Foundation Models For Seismic Data Processing: An Extensive Review
Fabian Fuchs, Mario Ruben Fernandez, Norman Ettrich, Janis Keuper
TL;DR
This paper evaluates how natural-image foundation models can be repurposed for seismic processing tasks—demultiple, interpolation, and denoising—within an encoder–decoder framework. By benchmarking a broad mix of hierarchical, non-hierarchical, transformer-, convolutional-, and hybrid-based FMs across pretraining strategies (primarily self-supervised) and downstream training strategies, it reveals that hierarchical models and self-supervised pretraining generally boost performance, with Swin and ConvNeXt emerging as strong performers. It also shows that natural-image pretraining provides robust transfer, though the advantages are modulated by dataset size, model architecture, and the amount of task-specific data available. The study offers a practical framework, open datasets, and code to facilitate reproducibility and future seismic foundation-model research, highlighting directions such as seismic-specific pretraining and broader generalization assessments.
Abstract
Seismic processing plays a crucial role in transforming raw data into high-quality subsurface images, pivotal for various geoscience applications.

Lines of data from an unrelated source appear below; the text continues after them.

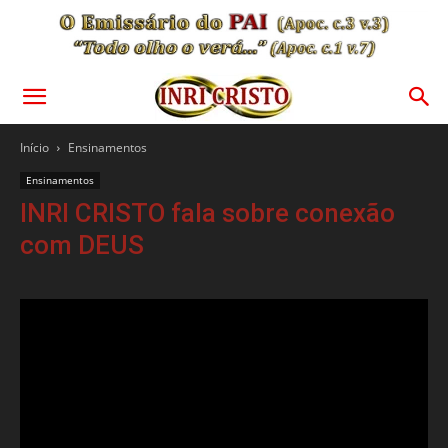
Início
Ensinamentos
Ensinamentos
INRI CRISTO fala sobre conexão
com DEUS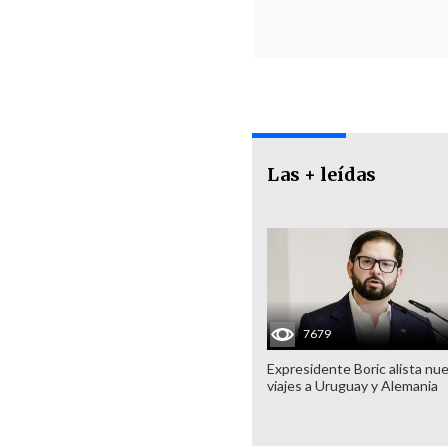
Las + leídas
7679
Expresidente Boric alista nu
viajes a Uruguay y Alemania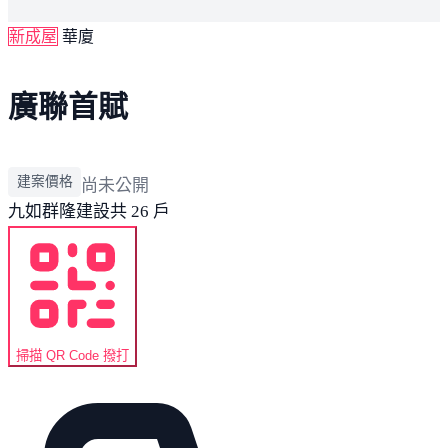
新成屋
華廈
廣聯首賦
建案價格
尚未公開
九如
群隆建設
共 26 戶
掃描 QR Code 撥打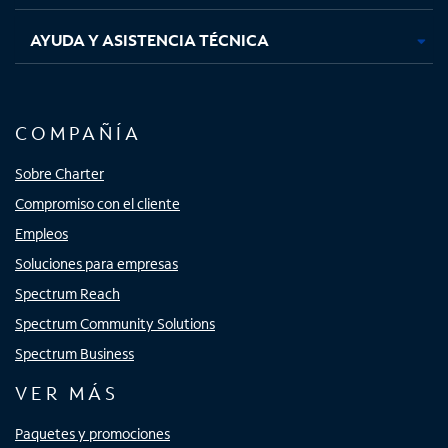
AYUDA Y ASISTENCIA TÉCNICA
COMPAÑÍA
Sobre Charter
Compromiso con el cliente
Empleos
Soluciones para empresas
Spectrum Reach
Spectrum Community Solutions
Spectrum Business
VER MÁS
Paquetes y promociones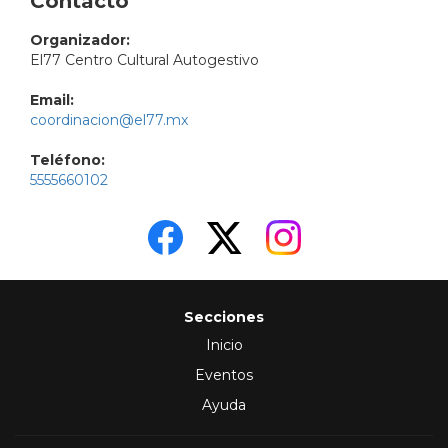
Contacto
Organizador:
El77 Centro Cultural Autogestivo
Email:
coordinacion@el77.mx
Teléfono:
5555660102
Secciones
Inicio
Eventos
Ayuda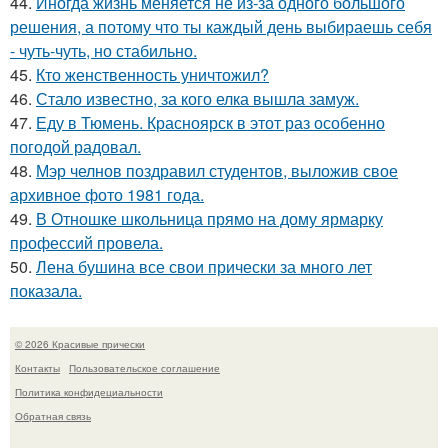
44.
Иногда жизнь меняется не из-за одного большого
решения, а потому что ты каждый день выбираешь себя
- чуть-чуть, но стабильно.
45.
Кто женственность уничтожил?
46.
Стало известно, за кого елка вышла замуж.
47.
Еду в Тюмень. Красноярск в этот раз особенно
погодой радовал.
48.
Мэр челнов поздравил студентов, выложив свое
архивное фото 1981 года.
49.
В Отношке школьница прямо на дому ярмарку
профессий провела.
50.
Лена бушина все свои прически за много лет
показала.
© 2026 Красивые прически
Контакты
Пользовательское соглашение
Политика конфидециальности
Обратная связь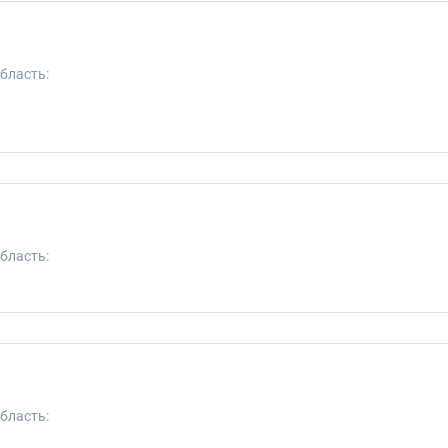
бласть:
бласть:
бласть: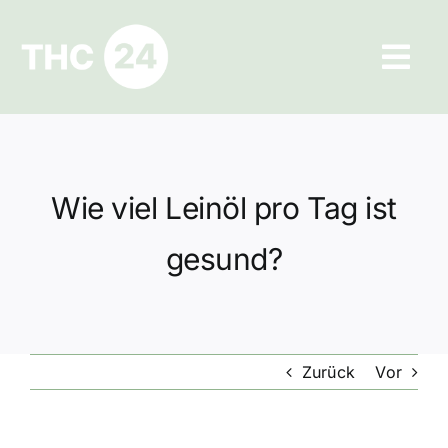
Zum
Inhalt
Tog
springen
Navi
Ratgeber
Hilfe und Kontakt
Wie viel Leinöl pro Tag ist
Datenschutz
gesund?
Impressum
Zurück
Vor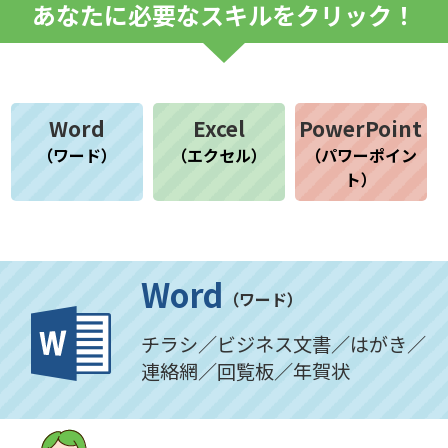
あなたに必要なスキルをクリック！
Word
Excel
PowerPoint
（ワード）
（エクセル）
（パワーポイン
ト）
Word
（ワード）
チラシ／ビジネス文書／はがき／
連絡網／回覧板／年賀状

Despite its importance, traditional seismic processing techniques face challenges such as noisy and damaged data and the reliance on manual, time-consuming workflows. The emergence of deep learning approaches has introduced effective and user-friendly alternatives, yet many of these deep learning approaches rely on synthetic datasets and specialized neural networks. Recently, foundation models have gained traction in the seismic domain, due to their success in the natural image domain. Therefore, we investigate the application of natural image foundation models on the three seismic processing tasks: demultiple, interpolation, and denoising. We evaluate the impact of different model characteristics, such as pre-training technique and neural network architecture, on performance and efficiency. Rather than proposing a single seismic foundation model, we critically examine various natural image foundation models and suggest some promising candidates for future exploration.